Our goal is to have the most money possible in our retirement accounts. I’m talking about actual money, in hand, that we can spend to cover our bills in retirement. Therefore, we have to factor in taxes. We can’t avoid them. However, if we plan correctly, we can minimize the impact of taxes.
There are two types of IRAs. Traditional and Roth. The taxes on these two accounts work differently. Contributions to a traditional IRA are tax deductible, and taxes are paid when you take money out. Contrarily, contributions to Roth IRAs are not deductible. You pay tax on the money before you put it in. In exchange for paying your taxes this year, the government lets you take money out tax free when you are old enough. (A long list of restrictions for both IRAs exist. This is a simplified description.)

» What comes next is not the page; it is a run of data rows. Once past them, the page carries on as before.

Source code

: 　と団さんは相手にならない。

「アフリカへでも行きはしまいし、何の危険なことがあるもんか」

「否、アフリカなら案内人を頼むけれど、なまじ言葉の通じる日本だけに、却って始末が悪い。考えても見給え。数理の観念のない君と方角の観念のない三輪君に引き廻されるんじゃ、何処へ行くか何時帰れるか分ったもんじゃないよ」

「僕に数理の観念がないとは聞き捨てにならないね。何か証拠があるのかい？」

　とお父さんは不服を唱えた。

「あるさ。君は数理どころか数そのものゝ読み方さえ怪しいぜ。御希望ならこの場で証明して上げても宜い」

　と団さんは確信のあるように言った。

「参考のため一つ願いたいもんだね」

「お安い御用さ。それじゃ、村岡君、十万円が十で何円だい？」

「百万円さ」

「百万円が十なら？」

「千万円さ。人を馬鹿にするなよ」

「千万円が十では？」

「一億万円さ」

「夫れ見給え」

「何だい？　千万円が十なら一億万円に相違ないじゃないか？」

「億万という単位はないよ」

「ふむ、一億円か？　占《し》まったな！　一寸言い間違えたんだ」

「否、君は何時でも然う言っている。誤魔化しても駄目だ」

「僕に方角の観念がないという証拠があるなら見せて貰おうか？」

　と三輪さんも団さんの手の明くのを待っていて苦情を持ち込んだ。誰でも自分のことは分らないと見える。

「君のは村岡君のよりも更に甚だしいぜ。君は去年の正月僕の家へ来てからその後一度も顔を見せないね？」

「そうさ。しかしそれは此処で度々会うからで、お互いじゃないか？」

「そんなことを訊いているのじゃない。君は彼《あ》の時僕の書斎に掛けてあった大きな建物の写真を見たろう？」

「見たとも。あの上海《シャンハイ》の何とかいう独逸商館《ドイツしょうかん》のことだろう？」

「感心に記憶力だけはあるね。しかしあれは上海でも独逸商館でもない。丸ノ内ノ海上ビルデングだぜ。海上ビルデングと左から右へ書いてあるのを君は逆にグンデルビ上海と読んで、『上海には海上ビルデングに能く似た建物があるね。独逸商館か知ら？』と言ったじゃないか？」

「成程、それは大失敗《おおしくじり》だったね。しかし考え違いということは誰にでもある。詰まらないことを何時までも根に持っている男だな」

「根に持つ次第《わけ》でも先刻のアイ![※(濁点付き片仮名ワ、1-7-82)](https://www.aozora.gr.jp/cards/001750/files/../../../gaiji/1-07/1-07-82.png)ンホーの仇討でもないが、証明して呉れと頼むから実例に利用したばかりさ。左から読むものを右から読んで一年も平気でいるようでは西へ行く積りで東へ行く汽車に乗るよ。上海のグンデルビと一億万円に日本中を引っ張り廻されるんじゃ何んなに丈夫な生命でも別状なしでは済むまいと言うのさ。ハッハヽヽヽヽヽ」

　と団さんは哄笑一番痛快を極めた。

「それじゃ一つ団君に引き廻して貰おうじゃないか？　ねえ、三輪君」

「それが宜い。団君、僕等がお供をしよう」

Why choose a Roth IRA over a Traditional IRA? Paying your taxes now may be beneficial. Most people imagine they will be making more money in the future. When I was working in a biotech laboratory, I used to think about how unsatisfactory my retirement would be if I had to live on less than I was making in my thirties. Instead, we plan on increasing our incomes and wealth throughout our careers. Even if a retiree makes 80% of their final pay, that amount will be more than they were making during the beginning stages of their career.
For these reasons, you should choose a Roth IRA if you are eligible for one. The income cut off limits are $132,000 for single filers and $194,000 for MFJ. Each year you have earned income less than the cutoff, but greater than $5,500, you can contribute $5,500. Contributing $5,500 may not sound like a lot, but let’s look at some calculations to see if we can have a significant amount saved by retirement. And remember, this amount will be tax free!
|$5,500/ yr||Age 30 to 67||Investment return = 0%||Value = $203,500|
Without earning any interest, we would have $203,500 if we start contributing at age 30 until full retirement age of 67. I started this calculation at age thirty to give you time to pay off your student loans and get a good job where you earn enough to put away $5,500 per year.
Now let’s change our return to a fairly conservative 5%.
|$5,500/ yr||Age 30 to 67||Investment return = 5%||Value= $586,902|
Not bad. Over half a million dollars.
Now since this is a tax free account that we can’t take the money out of until we are 55 without penalty, let’s get aggressive with the investments and plan for an 8% return.
|$5,500/ yr||Age 30 to 67||Investment return = 8%||Value= $1,206,237|
Check out that result! (This number will actually be higher than 1.2 million because the contribution limit will not remain at $5,500 for the next 37 years. It has increased at 4% per year since 2002 when it was $3,000.)
This shows us that it is possible to accumulate over 1 million dollars tax free for your retirement! And this is only in your Roth IRA. You will also have your 401(k) and other investment accounts.